The Greek PM said Athens would not seek to escalate the situation, but added: “No provocation will though go unanswered.”
Athens has demanded the immediate withdrawal of the Oruc Reis from what it regards as its continental shelf, and has asked for an emergency meeting of EU foreign ministers on the issue.

“Our country never threatens but will not suffer blackmail either,” Mitsotakis said.
“We are not alone in this effort,” he said.
Earlier Wednesday, EU diplomacy chief Josep Borrell said foreign ministers will hold an extraordinary meeting Friday to discuss the eastern Mediterranean, Lebanon and Belarus.
The incident is the latest spat over energy exploration in the gas-rich eastern Mediterranean, a frequent source of disputes between Turkey and neighbors including Greece, Cyprus and Israel.
Greek Foreign Minister Nikos Dendias will fly to Israel on Thursday for talks, his office said.
Dendias is also to address the issue with US Secretary of State Mike Pompeo in Vienna on Friday.

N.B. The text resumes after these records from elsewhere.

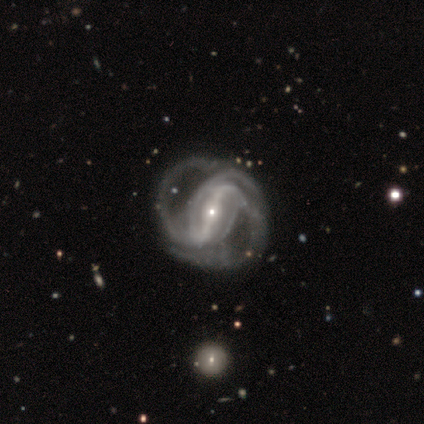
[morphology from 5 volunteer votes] Q: Smooth or featured?
A: featured or disk (100%)
Q: Edge-on disk?
A: no (100%)
Q: Bar?
A: strong (100%)
Q: Spiral arms?
A: yes (100%)
Q: Spiral winding?
A: medium (40%); tied with: loose (40%)
Q: Spiral arm count?
A: 2 (80%); runner-up: 3 (20%)
Q: Bulge size?
A: small (80%); runner-up: large (20%)
Q: Merging?
A: none (60%); runner-up: major disturbance (20%)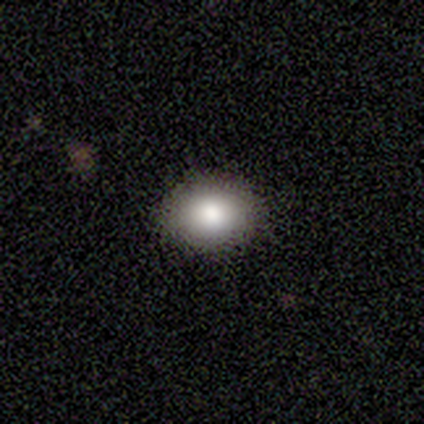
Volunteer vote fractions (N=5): Q: Smooth or featured?
A: smooth (80%); runner-up: star or artifact (20%)
Q: How rounded?
A: round (100%)
Q: Merging?
A: none (100%)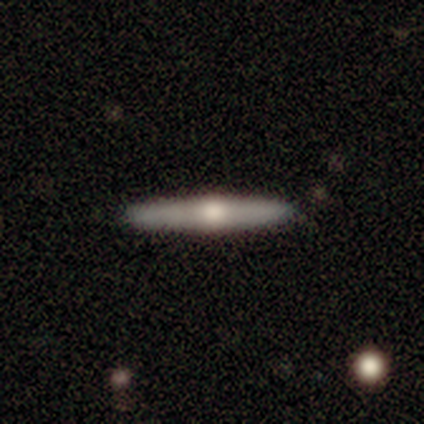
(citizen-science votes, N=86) Smooth or featured? featured or disk (50%)
Edge-on disk? yes (95%)
Edge-on bulge? rounded (95%)
Merging? none (89%)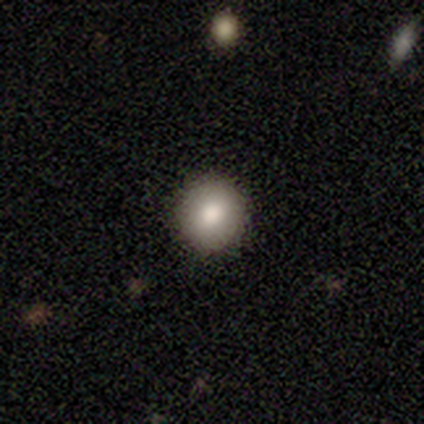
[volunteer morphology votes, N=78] smooth_or_featured: smooth (p=0.87) [alt: featured or disk p=0.06]
how_rounded: round (p=0.91) [alt: in between p=0.07]
merging: none (p=0.47) [alt: minor disturbance p=0.01]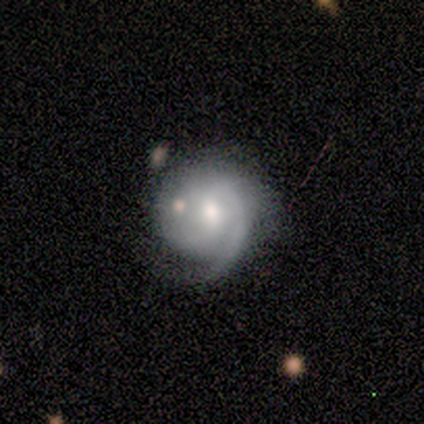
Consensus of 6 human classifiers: Smooth or featured?
  - featured or disk: 83% *
  - smooth: 17%
  - star or artifact: 0%
Edge-on disk?
  - no: 100% *
  - yes: 0%
Bar?
  - no: 80% *
  - weak: 20%
  - strong: 0%
Spiral arms?
  - yes: 100% *
  - no: 0%
Spiral winding?
  - medium: 60% *
  - tight: 20%
  - loose: 20%
Spiral arm count?
  - 2: 60% *
  - 1: 20%
  - can't tell: 20%
  - 3: 0%
  - 4: 0%
  - more than 4: 0%
Bulge size?
  - moderate: 60% *
  - small: 40%
  - dominant: 0%
  - large: 0%
  - none: 0%
Merging?
  - minor disturbance: 50% *
  - none: 33%
  - major disturbance: 17%
  - merger: 0%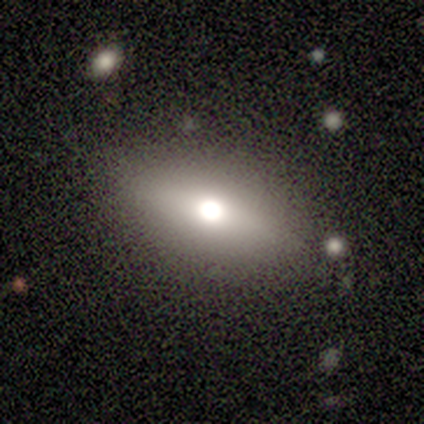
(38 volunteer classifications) Smooth or featured? smooth (61%)
How rounded? in between (78%)
Merging? none (83%)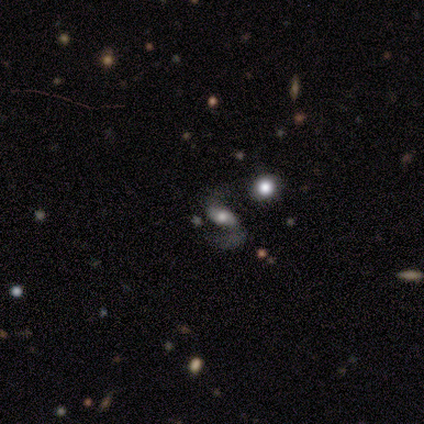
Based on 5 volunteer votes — Smooth or featured? featured or disk (80%)
Edge-on disk? no (100%)
Bar? weak (50%)
Spiral arms? yes (100%)
Spiral winding? loose (75%)
Spiral arm count? 2 (100%)
Bulge size? large (50%)
Merging? none (60%)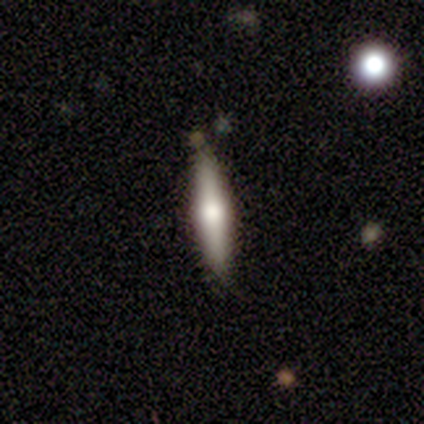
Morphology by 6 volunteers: type=featured or disk (83%); edge-on=yes (100%); edge-on bulge=rounded (100%); merging=none (67%).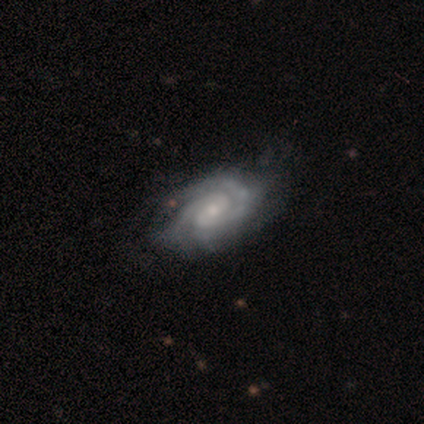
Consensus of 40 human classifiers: Morphology: type=featured or disk (98%); edge-on=no (97%); bar=no (50%); spiral arms=yes (100%); winding=tight (71%); arm count=2 (71%); bulge=small (61%); merging=none (46%).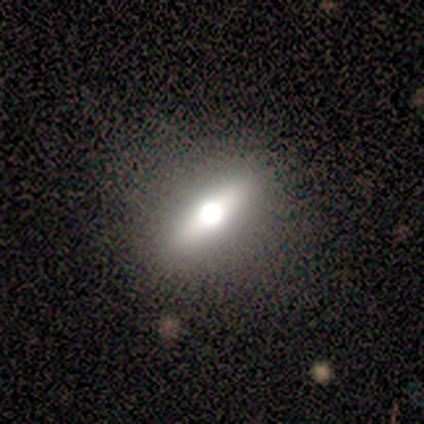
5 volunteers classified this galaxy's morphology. type=featured or disk (60%); edge-on=yes (67%); edge-on bulge=rounded (100%); merging=none (100%).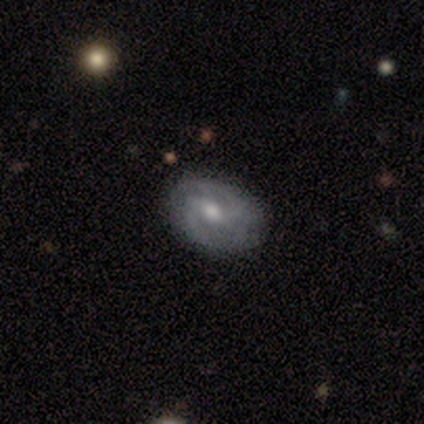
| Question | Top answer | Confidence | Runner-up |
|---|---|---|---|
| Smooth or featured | featured or disk | 80% | smooth (20%) |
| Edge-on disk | no | 100% | — |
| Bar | weak | 50% | strong (25%) |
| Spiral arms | yes | 100% | — |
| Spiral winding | medium | 75% | loose (25%) |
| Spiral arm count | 2 | 75% | can't tell (25%) |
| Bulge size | moderate | 75% | large (25%) |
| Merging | none | 100% | — |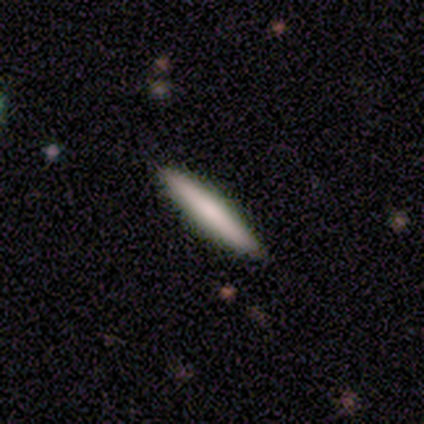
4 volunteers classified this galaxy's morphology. smooth 100%, featured or disk 0%, star or artifact 0%. Down the decision tree: how rounded — cigar-shaped (100%); merging — none (100%).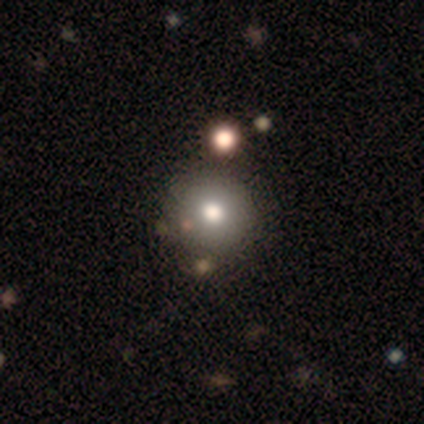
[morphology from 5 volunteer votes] This appears to be a smooth galaxy with no disk features (60%) that is round (100%). Merging: none (100%).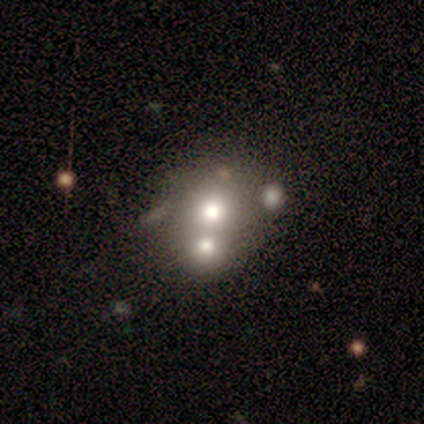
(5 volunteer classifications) smooth_or_featured: smooth (p=0.80) [alt: star or artifact p=0.20]
how_rounded: round (p=0.75) [alt: in between p=0.25]
merging: none (p=0.50) [tied with: merger p=0.50]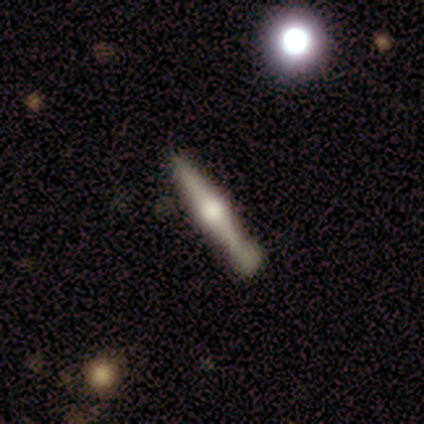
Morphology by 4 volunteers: type=featured or disk (75%); edge-on=yes (100%); edge-on bulge=rounded (100%); merging=none (75%).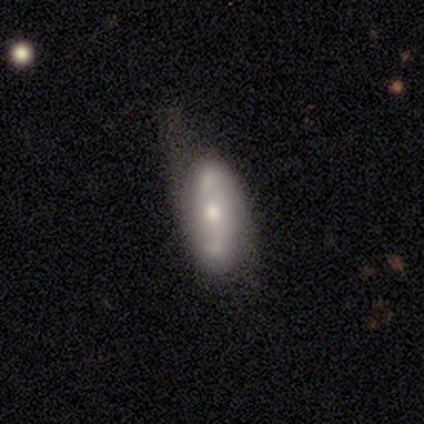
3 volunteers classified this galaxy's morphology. A featured or disk galaxy (100%) with a weak bar (67%), 2 (67%) loose (100%) spiral arms (100%) and a moderate central bulge (67%). Merging: minor disturbance (67%).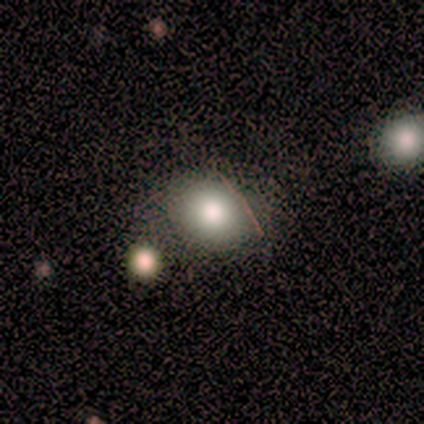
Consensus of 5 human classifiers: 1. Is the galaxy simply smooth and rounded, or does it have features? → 100% smooth, 0% featured or disk, 0% star or artifact.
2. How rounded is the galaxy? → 60% in between, 40% round, 0% cigar-shaped.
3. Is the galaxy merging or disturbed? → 80% none, 20% major disturbance, 0% minor disturbance, 0% merger.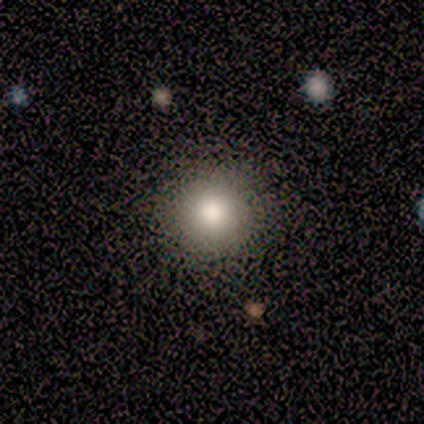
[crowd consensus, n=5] A smooth galaxy with no disk features (100%) that is round (80%).

Vote fractions:
- Smooth or featured? smooth: 100% / featured or disk: 0% / star or artifact: 0%
- How rounded? round: 80% / in between: 20% / cigar-shaped: 0%
- Merging? none: 100% / minor disturbance: 0% / major disturbance: 0% / merger: 0%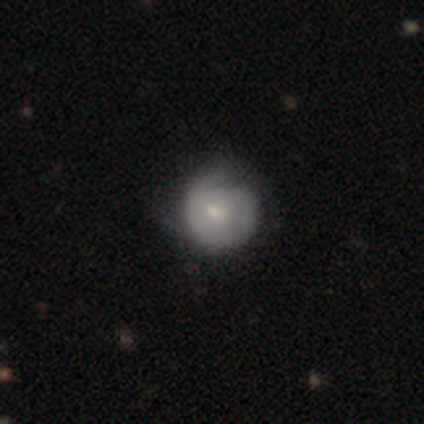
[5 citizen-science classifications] featured or disk 60%, smooth 20%, star or artifact 20%. Down the decision tree: edge-on disk — no (100%); bar — no (100%); spiral arms — yes (67%); spiral arm count — 2 (50%, tied with can't tell); spiral winding — tight (50%, tied with medium); bulge size — moderate (67%); merging — none (50%, tied with minor disturbance).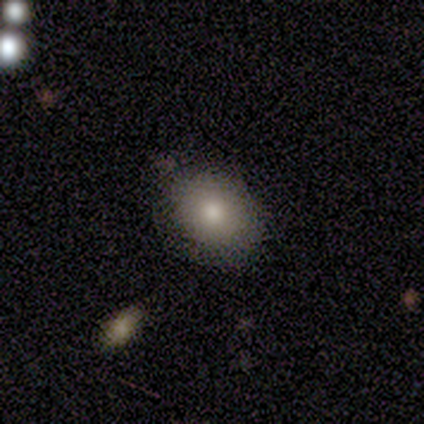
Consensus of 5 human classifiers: Morphology: type=smooth (100%); roundness=round (60%); merging=none (60%).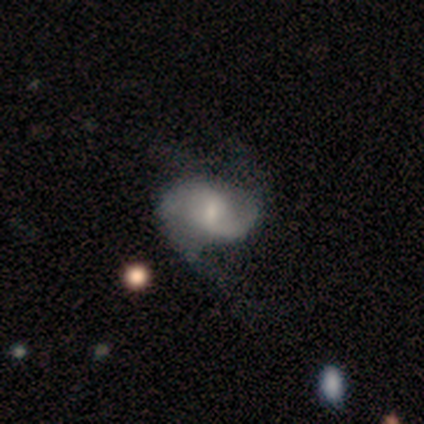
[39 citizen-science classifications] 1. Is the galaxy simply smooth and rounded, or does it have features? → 82% featured or disk, 15% smooth, 3% star or artifact.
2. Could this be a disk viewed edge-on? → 97% no, 3% yes.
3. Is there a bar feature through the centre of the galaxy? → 45% weak, 42% no, 13% strong.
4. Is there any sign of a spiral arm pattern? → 90% yes, 10% no.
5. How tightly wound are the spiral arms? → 54% loose, 43% medium, 4% tight.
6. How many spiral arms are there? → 54% 2, 18% 3, 14% 1, 14% can't tell, 0% 4, 0% more than 4.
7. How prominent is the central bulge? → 65% small, 19% moderate, 16% none, 0% dominant, 0% large.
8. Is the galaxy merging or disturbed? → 42% major disturbance, 24% none, 11% minor disturbance, 0% merger.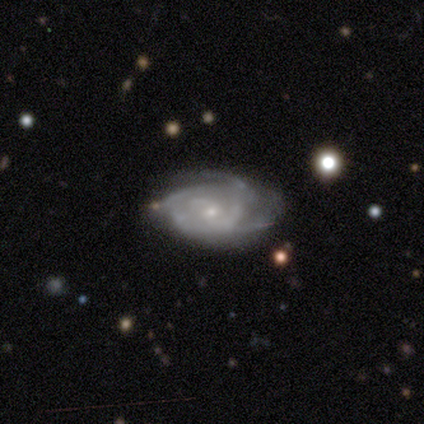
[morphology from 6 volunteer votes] Overall: featured or disk (100%). Edge-on disk: no (100%). Bar: no (83%). Spiral arms: yes (100%). Spiral arm count: can't tell (50%; 3 33%). Spiral winding: tight (50%, tied with medium). Bulge size: small (83%). Merging: major disturbance (50%; none 33%).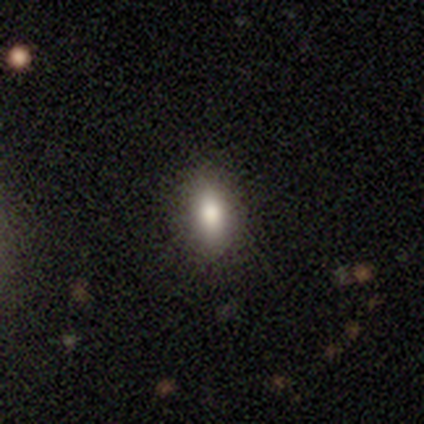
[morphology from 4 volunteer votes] This appears to be a smooth galaxy with no disk features (100%) that is in between round and cigar-shaped (75%). Merging: none (100%).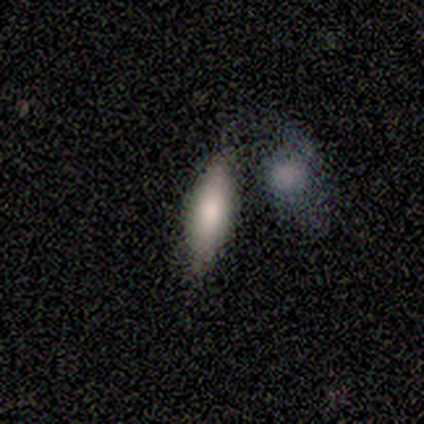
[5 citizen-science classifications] Smooth or featured?
  - smooth: 60% *
  - featured or disk: 40%
  - star or artifact: 0%
How rounded?
  - cigar-shaped: 67% *
  - in between: 33%
  - round: 0%
Merging?
  - none: 60% *
  - minor disturbance: 40%
  - major disturbance: 0%
  - merger: 0%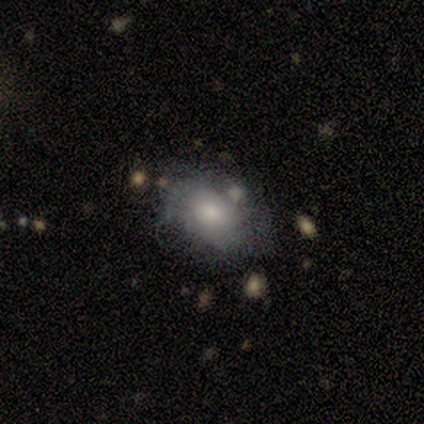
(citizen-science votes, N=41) A featured or disk galaxy (51%) with no bar (86%), tight (67%) spiral arms (57%) and a moderate central bulge (67%).

Vote fractions:
- Smooth or featured? featured or disk: 51% / smooth: 46% / star or artifact: 2%
- Edge-on disk? no: 100% / yes: 0%
- Bar? no: 86% / weak: 14% / strong: 0%
- Spiral arms? yes: 57% / no: 43%
- Spiral winding? tight: 67% / medium: 33% / loose: 0%
- Spiral arm count? can't tell: 42% / 2: 25% / 3: 17% / 1: 8% / more than 4: 8% / 4: 0%
- Bulge size? moderate: 67% / large: 19% / small: 10% / dominant: 5% / none: 0%
- Merging? none: 40% (tied) / minor disturbance: 40% (tied) / major disturbance: 15% / merger: 5%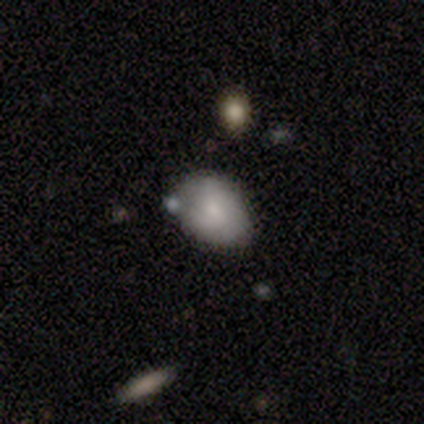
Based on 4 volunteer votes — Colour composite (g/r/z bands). It shows a smooth galaxy with no disk features (50%) that is in between round and cigar-shaped (100%). Merging: minor disturbance (67%).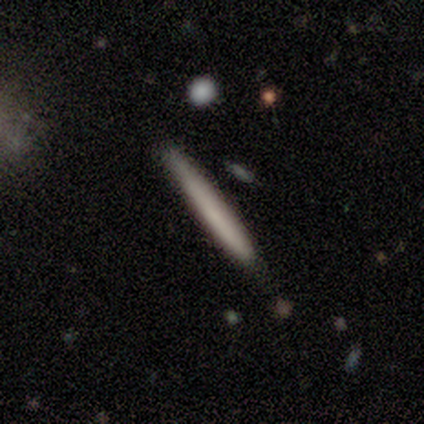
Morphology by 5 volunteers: smooth_or_featured: smooth (p=0.80) [alt: featured or disk p=0.20]
how_rounded: cigar-shaped (p=1.00)
merging: none (p=1.00)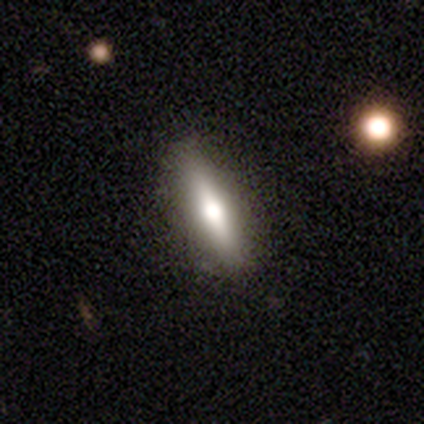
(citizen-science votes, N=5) Overall: featured or disk (60%; smooth 40%). Edge-on disk: yes (100%). Edge-on bulge: rounded (67%; none 33%). Merging: none (80%).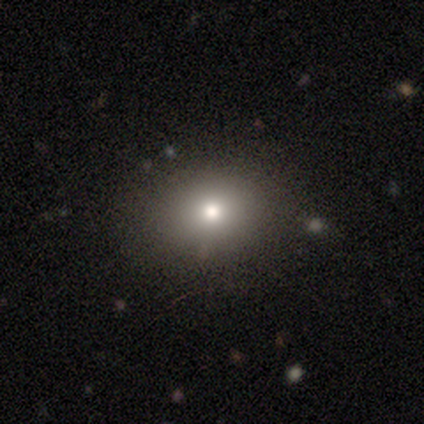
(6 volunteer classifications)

A similar crisis last month was averted after Turkey pulled the Oruc Reis back to hold talks with Greece and rotating EU chair Germany.
But the mood soured last week after Greece and Egypt signed an agreement to set up an exclusive economic zone in the region.
Turkish Foreign Minister Mevlut Cavusoglu has said his country would step up energy exploration in the eastern Mediterranean and would not “compromise” on its rights.
Turkey has announced the Oruc Reis would carry out activities between August 10 and 23, in an area it considers its own continental shelf.
Mitsotakis on Monday conferred with his military chiefs and spoke with EU Council President Charles Michel and NATO Secretary General Jens Stoltenberg.
Turkish President Recep Tayyip Erdogan sounded a slightly more conciliatory note after a meeting with his own ministers later Monday.
“Let us all come together as Mediterranean countries and find a formula that protects all of our rights,” Erdogan said in a national address.
But Erdogan added: “We cannot allow (nations) to ignore a big country like Turkey and try to imprison us to our shores.”
The Turkish foreign ministry has said the Greece-Egypt agreement was “null and void.”
Egypt, Cyprus and Greece have likewise denounced a contentious deal, including a security agreement, signed last year between Ankara and the UN-recognized government in Libya.
Greece, Cyprus and Israel in January signed an agreement for a huge pipeline project to transport gas from the eastern Mediterranean to Europe despite Turkey’s hostility to the deal.